### Work required
The word "down" may appear in some of the lines below. State how many lines contain it, and write only that number.

### Collected material
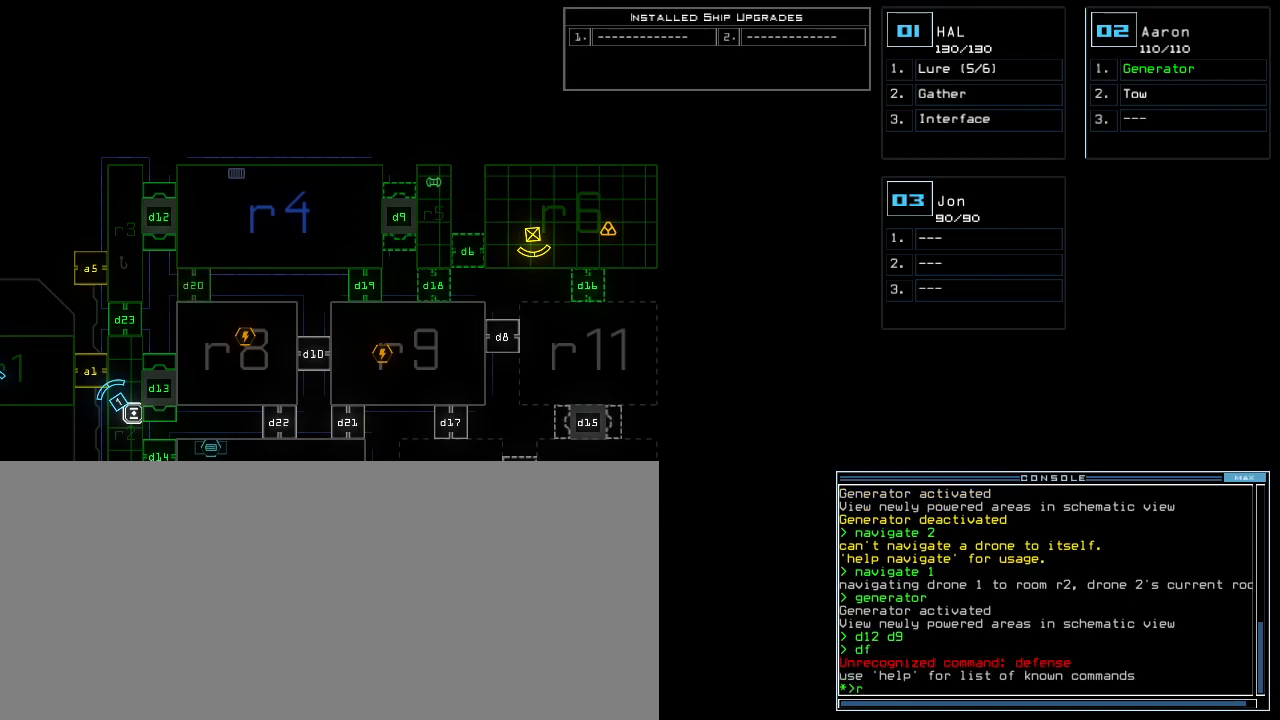
{"keys": [], "events": [[80, "return", "down"], [100, "v", "up"], [140, "return", "up"]]}
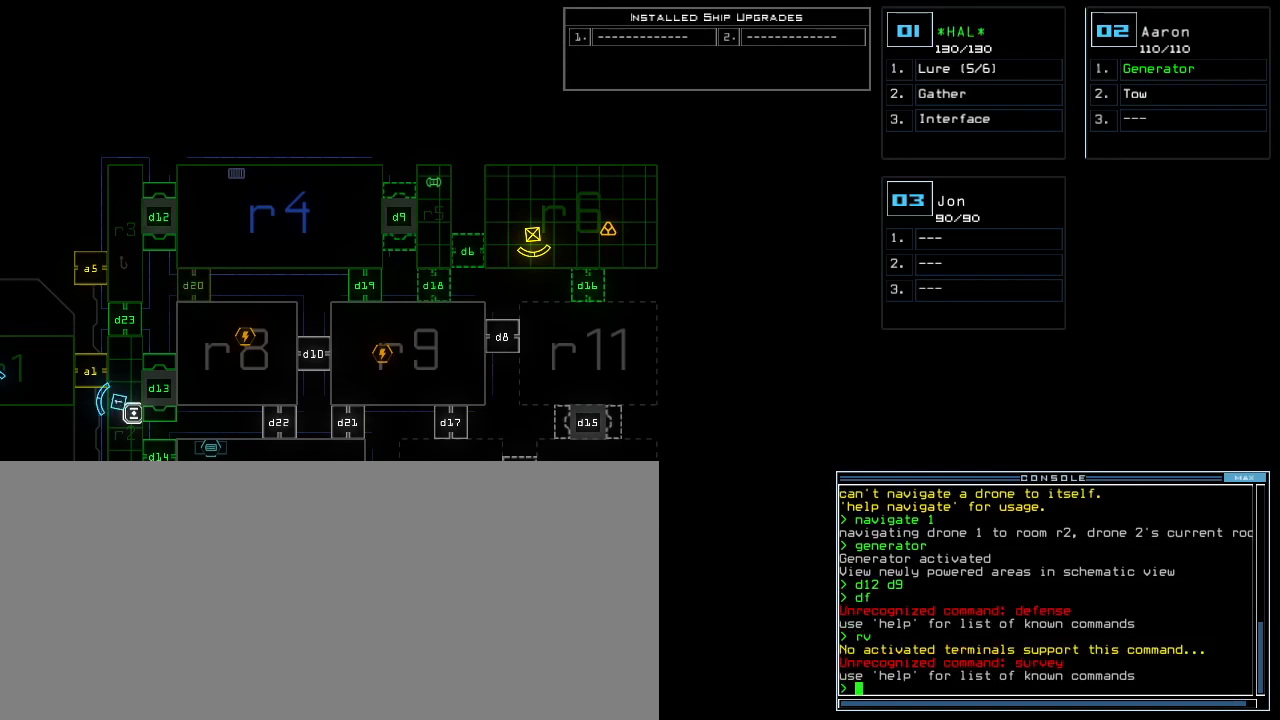
{"keys": [], "events": []}
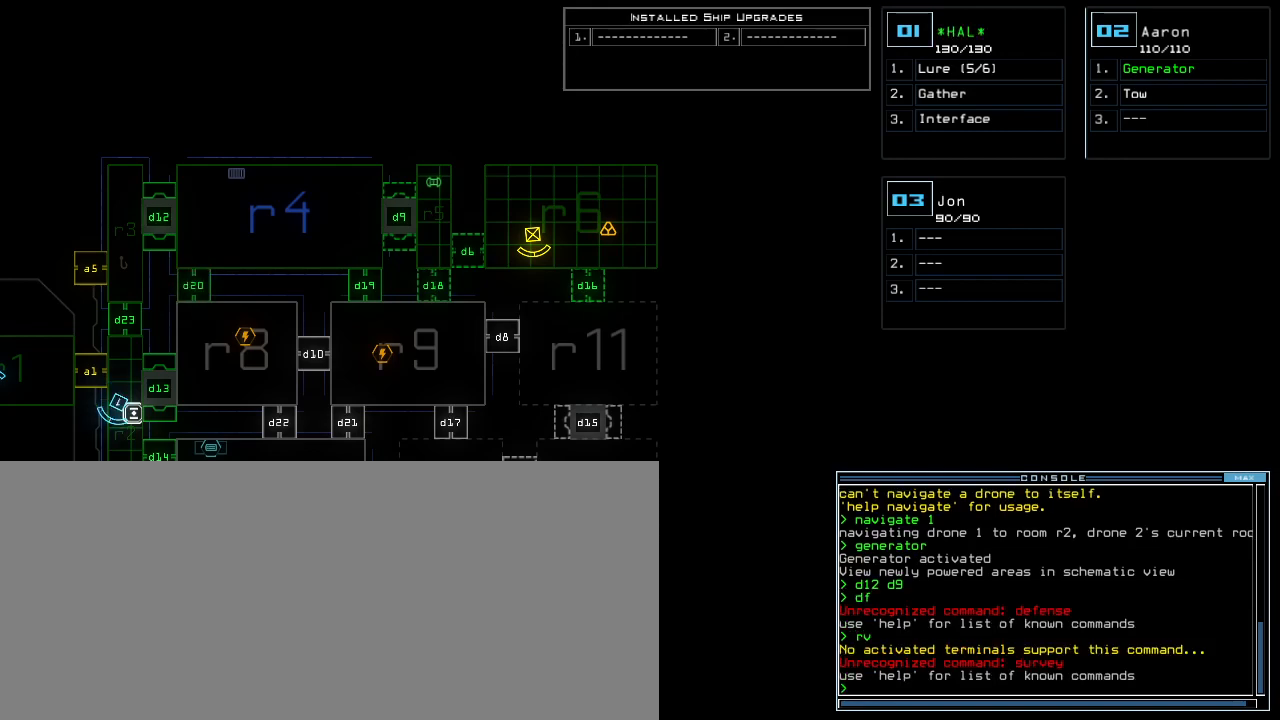
{"keys": [], "events": []}
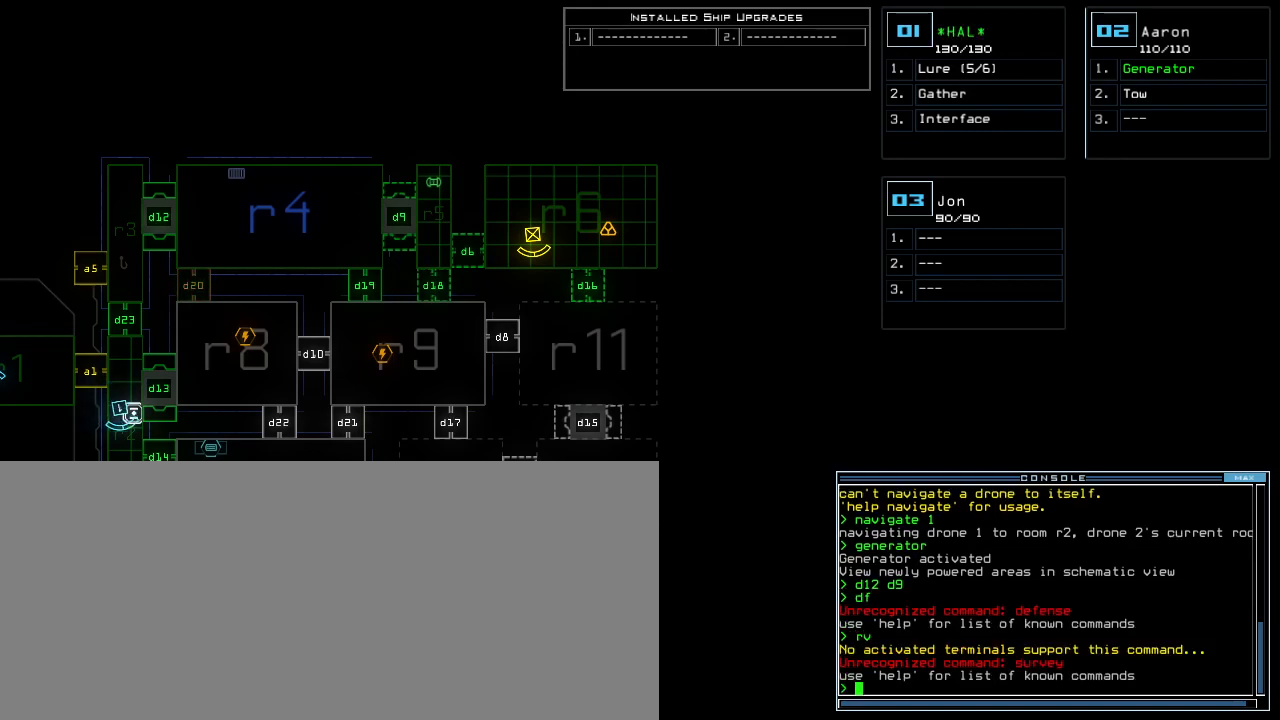
{"keys": ["1", "down"], "events": [[500, "1", "down"], [500, "down", "down"]]}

### Response to the task
2